FIELD (Field Input Environment for Linguistic Data)
EMELD / LINGUIST List
|Project / Software Title :||FIELD (Field Input Environment for Linguistic Data)|
|Project / Software URL:||http://emeld.org/tools/field/beta/|
|Access / Availability:||This software is under development. A test version is available to the public at the project URL listed above. Data can be entered in the test version, but will not be saved in the database. If you would like to be a beta tester with full access to all of the functionality of FIELD and provide input as to its future development, please contact Anthony Aristar at firstname.lastname@example.org.|
INTRODUCTION. As linguists strive to document endangered languages, there is a pressing need for tools that facilitate data collection and analysis while conforming to best practice in digital archiving. To address this need, the EMELD project (Electronic Metastructure for Endangered Languages Data) has produced FIELD, a new software tool that supports the development and sharing of lexical databases, while creating digital archives in accordance with the best practice recommendations of the EMELD community. Originally developed as an in-house tool to facilitate the conversion of legacy datasets for endangered languages, FIELD has grown in functionality and in the process has generated considerable excitement in the EMELD community as the only publicly available tool that conforms to best practice in the digital archiving of lexical data.

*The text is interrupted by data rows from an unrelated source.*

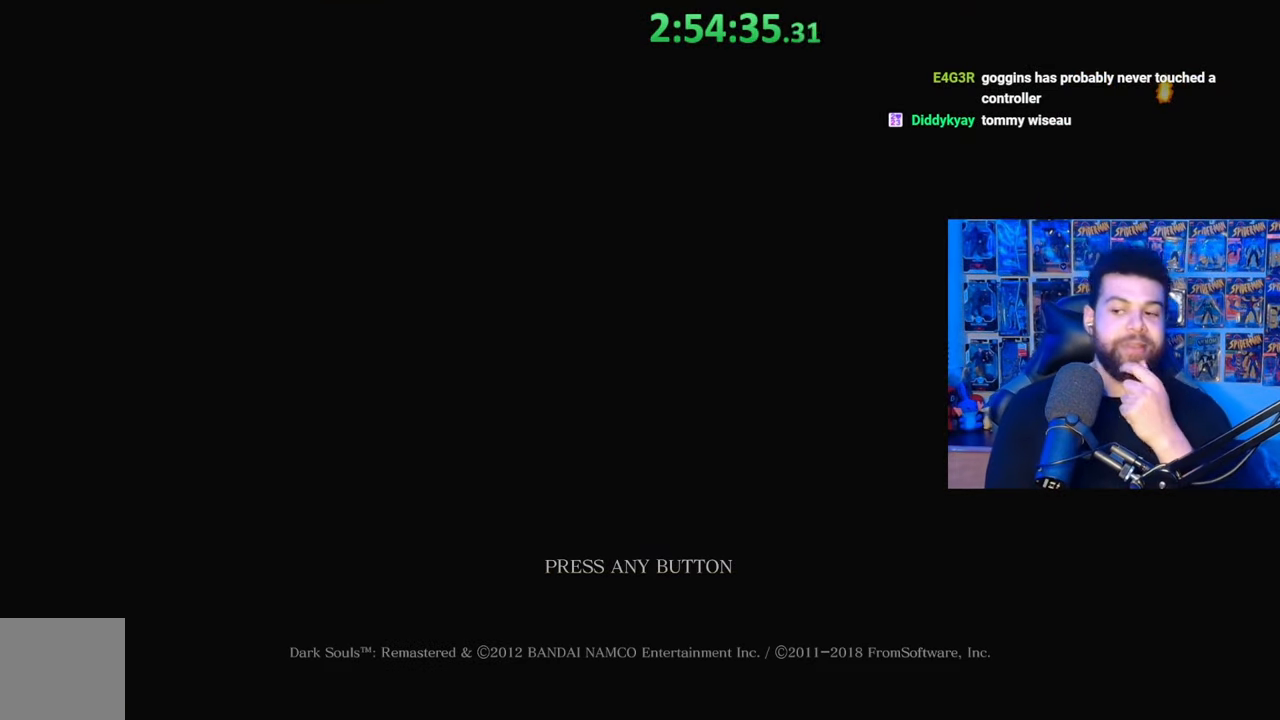
{"buttons": ["A"], "left_stick": "center", "right_stick": "center", "events": [[317, "A", "down"], [383, "A", "up"], [483, "A", "down"]]}
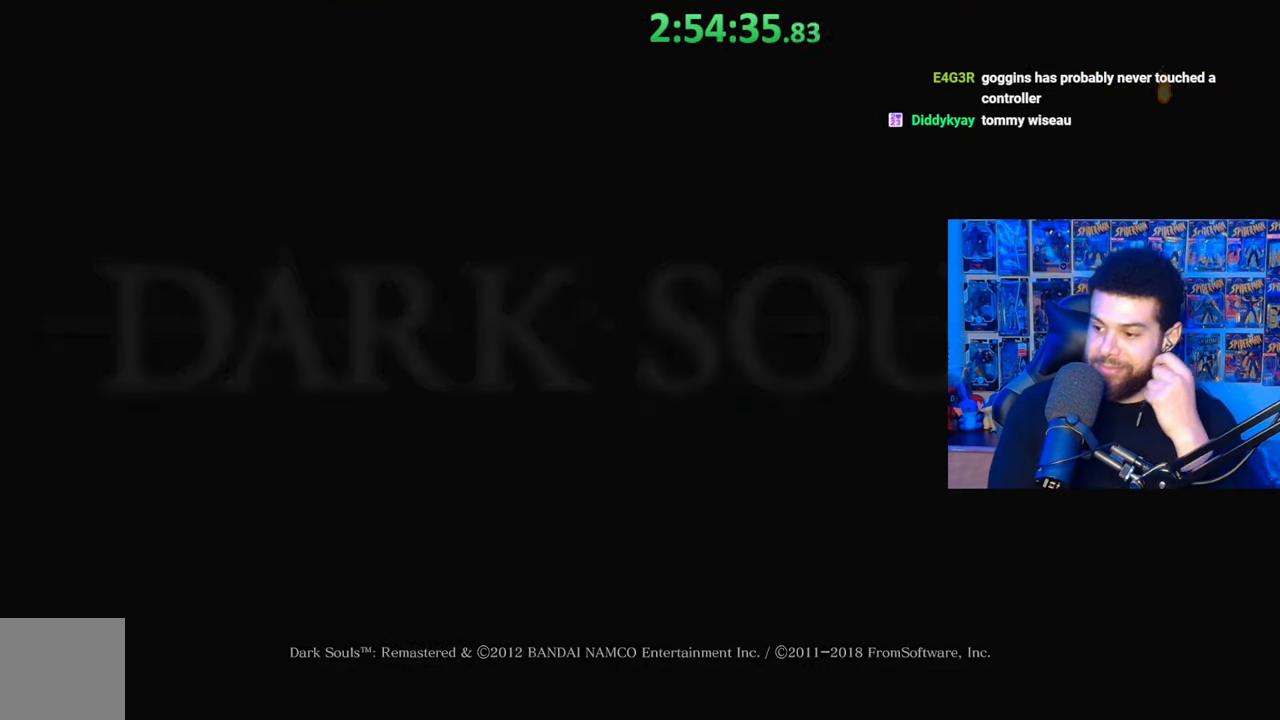
{"buttons": [], "left_stick": "center", "right_stick": "center", "events": [[67, "A", "up"], [133, "A", "down"], [233, "A", "up"], [333, "A", "down"], [433, "A", "up"]]}
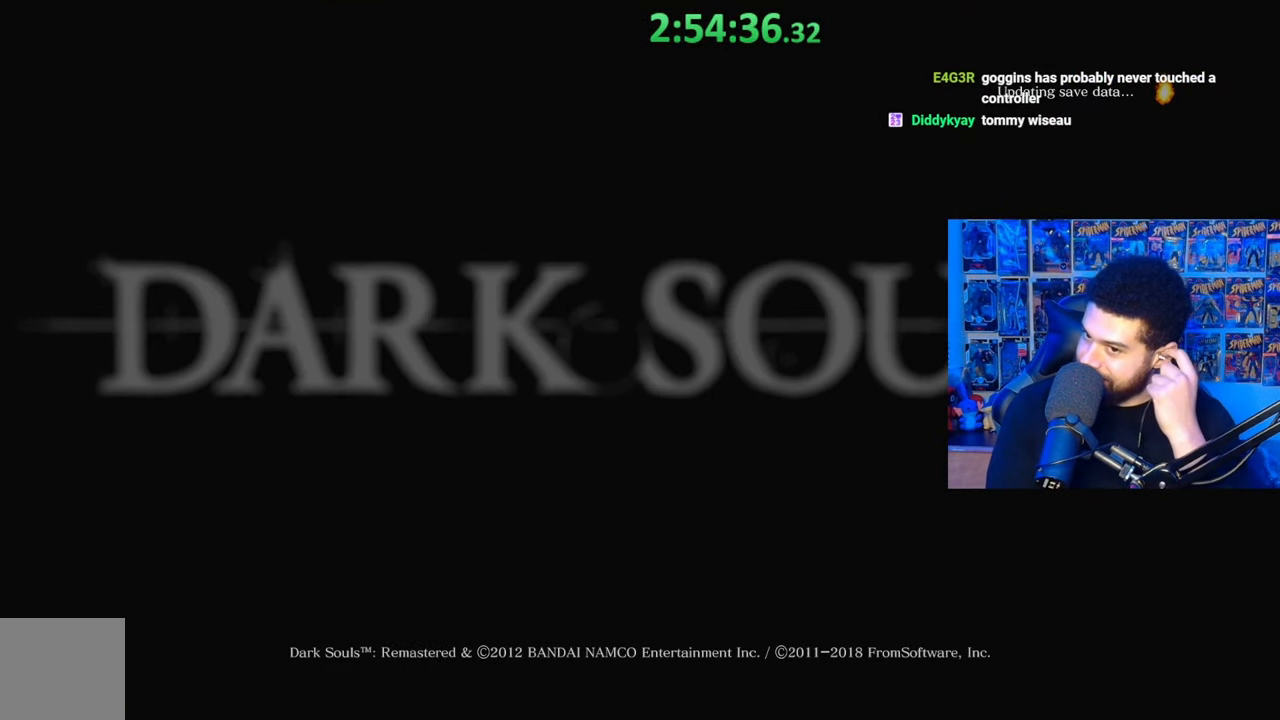
{"buttons": ["A"], "left_stick": "center", "right_stick": "center", "events": [[67, "A", "down"], [167, "A", "up"], [283, "A", "down"], [383, "A", "up"], [483, "A", "down"]]}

SUPPORT FOR BEST PRACTICE. FIELD's support of the EMELD best practice recommendations is briefly outlined below:
1) Irreplaceable data on endangered languages should be archived in an XML file with a schema that conforms to best practice. FIELD users can export their data at any time as an XML file. (An option to export data as a tab-delimited text file is also available, since this format is widely supported by commercially available database programs.) The XML file is validated by a schema file to enable data interchange with other third party software (for example, software for text annotation and analysis). The XML file can then be rendered by stylesheets into viewer-friendly formats for on-line or print display. (The EMELD School of Best Practice has several examples of stylesheets, each designed for a different purpose).

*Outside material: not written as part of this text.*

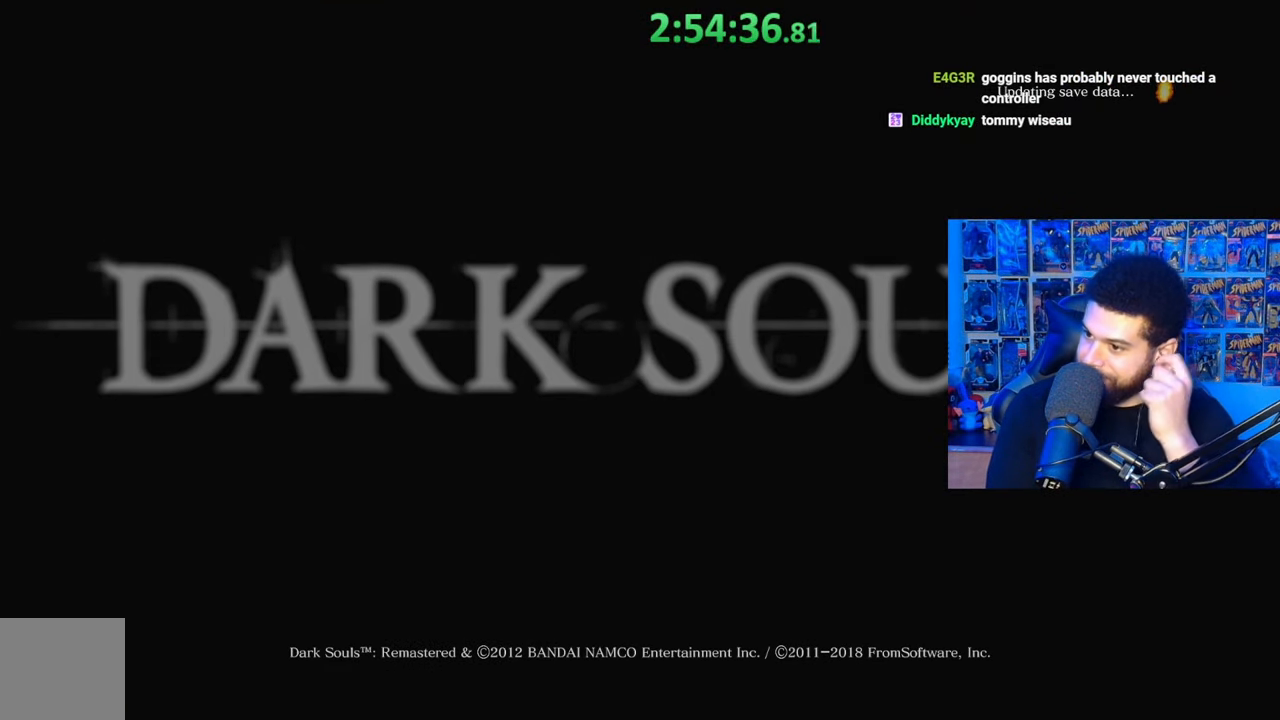
{"buttons": [], "left_stick": "center", "right_stick": "center", "events": [[83, "A", "up"], [183, "A", "down"], [283, "A", "up"], [383, "A", "down"], [467, "A", "up"]]}
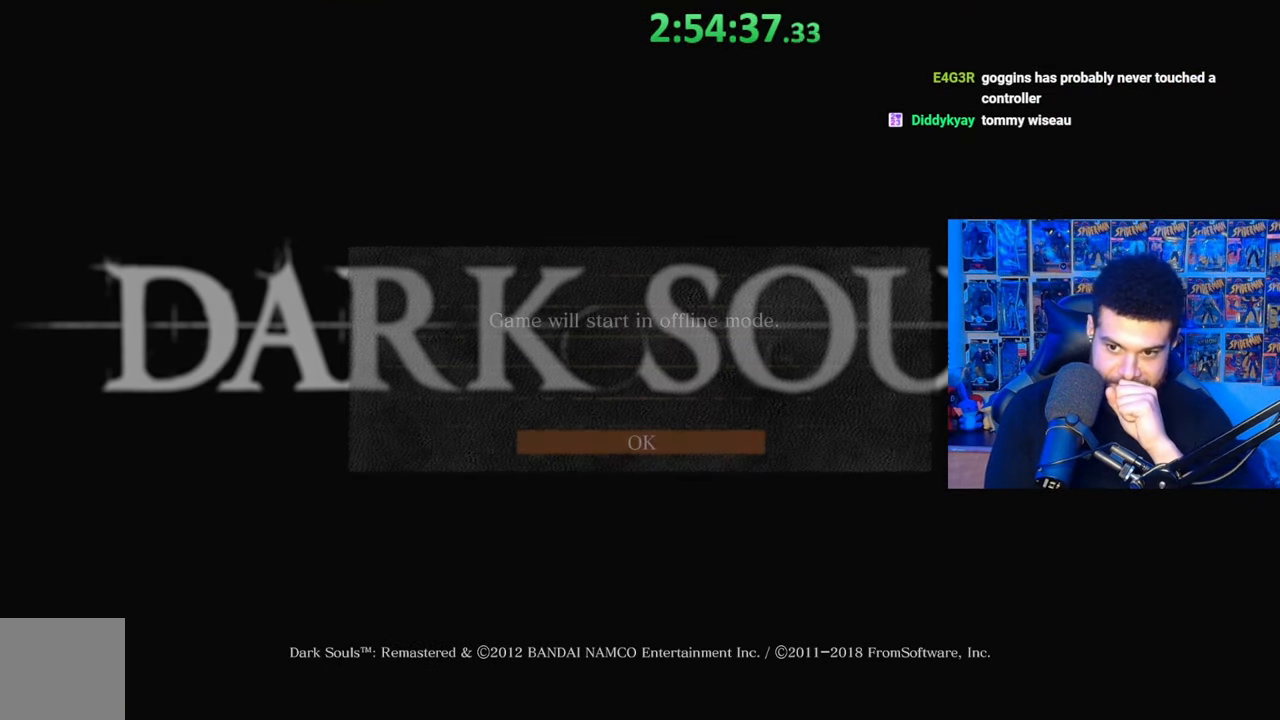
{"buttons": [], "left_stick": "center", "right_stick": "center", "events": [[117, "A", "down"], [183, "A", "up"]]}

2) XML markup tags should be provided by a common linguistic ontology. When creating a new FIELD lexicon, the user must first set up a 'language profile', choosing the set of grammatical concepts found in the language (lexical and morphosyntactic categories), and mapping their terms to those provided by common linguistic ontology. This mapping allows users to work with and display their preferred grammatical terminology, while behind the scenes, it is linked to a common terminology set, ensuring that the XML markup will be intelligible to future generations. (The ontology used by FIELD is GOLD-General Ontology for Linguistic Description-which is being developed by EMELD's University of Arizona Research Team). When users export their data, this mapping is incorporated into the XML markup of the archive file. Another benefit of terminology mapping is it enables searches across electronic language resources. The FIELD 'search across languages' function makes use of the mapping, and we anticipate that other ontology-based search engines will be developed in the near future.

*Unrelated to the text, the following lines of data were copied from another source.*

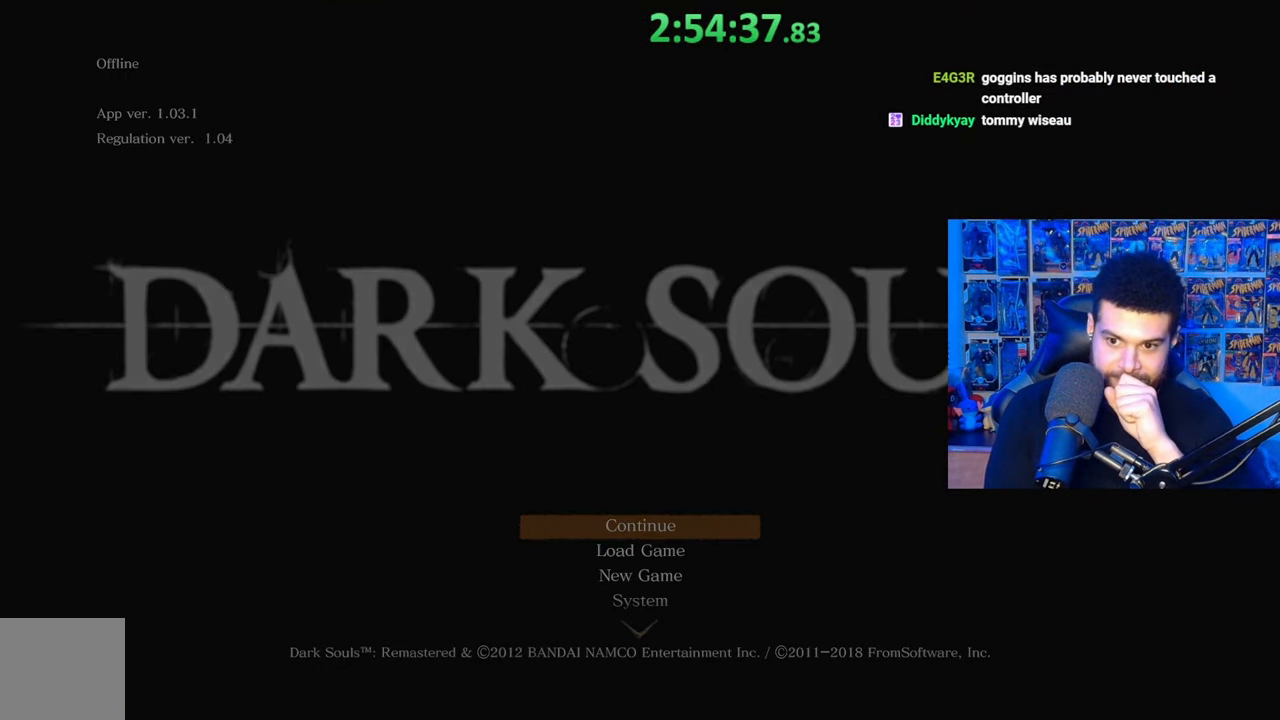
{"buttons": [], "left_stick": "center", "right_stick": "center", "events": []}
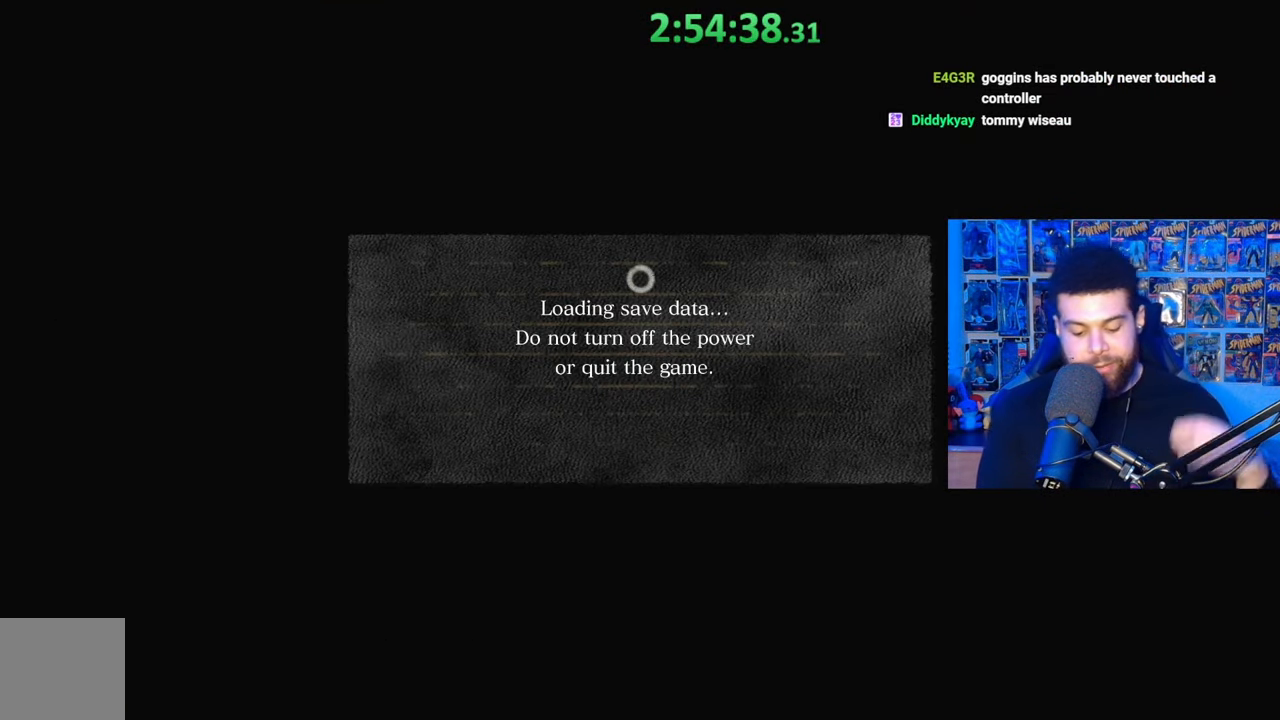
{"buttons": [], "left_stick": "center", "right_stick": "center", "events": []}
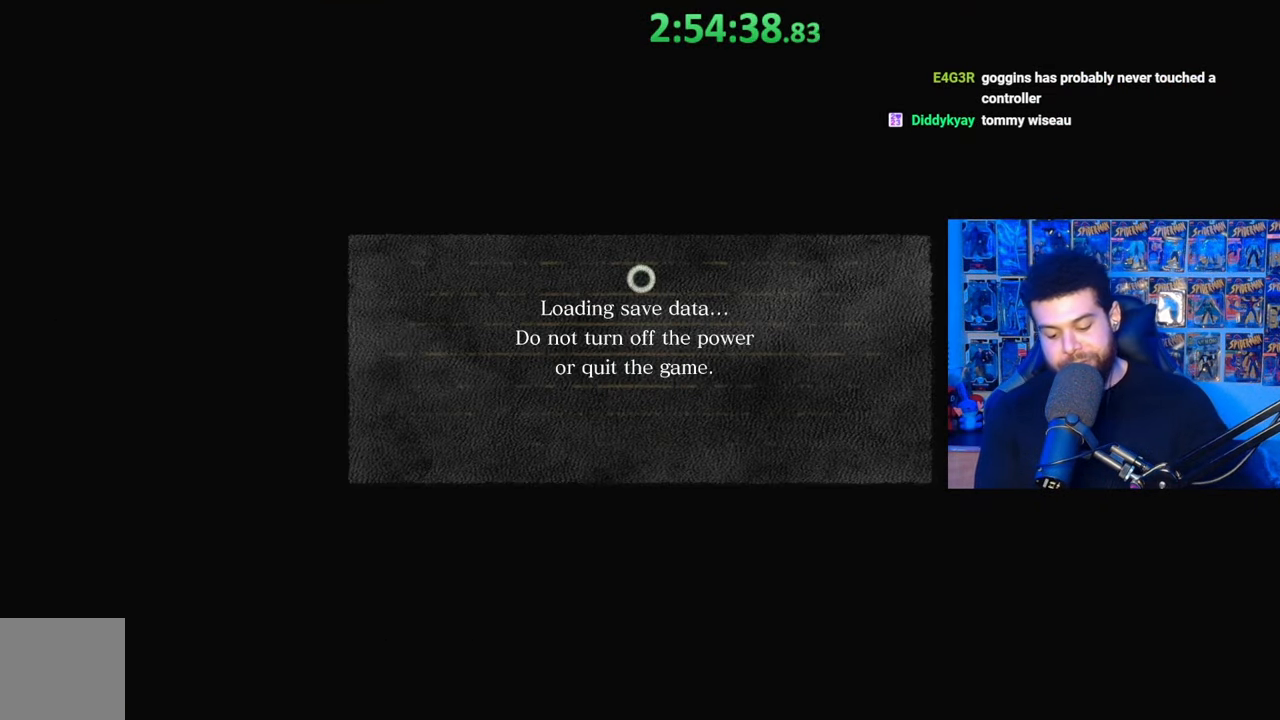
{"buttons": [], "left_stick": "center", "right_stick": "center", "events": []}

3) Unicode character encoding. FIELD fully supports Unicode, using it for data input, display, and storage. In addition, we have developed several means of facilitating the entry of IPA and other commonly used international characters from within FIELD. The first is Charwrite, a program that opens an interactive IPA chart when users double-click in a text field. If a user enters a character and right-clicks (or control-clicks on a Mac) Charwrite opens a pop-up menu of similar characters that when selected can replace the entered character. The FIELD program also allows users to define a set of keyboard shortcuts to increase the speed of entering international characters.
TO PREVIEW FIELD. The development version of FIELD is available in the EMELD School of Best Practice at http://emeld.org/school/workroom/lexicon/index.html. FIELD currently houses substantial lexical data for six typologically diverse languages: Biao Min (Hmong-Mien), MocovÍ (Guaicuruan), Potawatomi and Ottawa (Algonquian), Mongour (Southeastern Mongolic), and Ega (Kwa), and we anticipate the addition of another three languages. These language databases are available for public searching at http://emeld.org/school/search/searchlang/.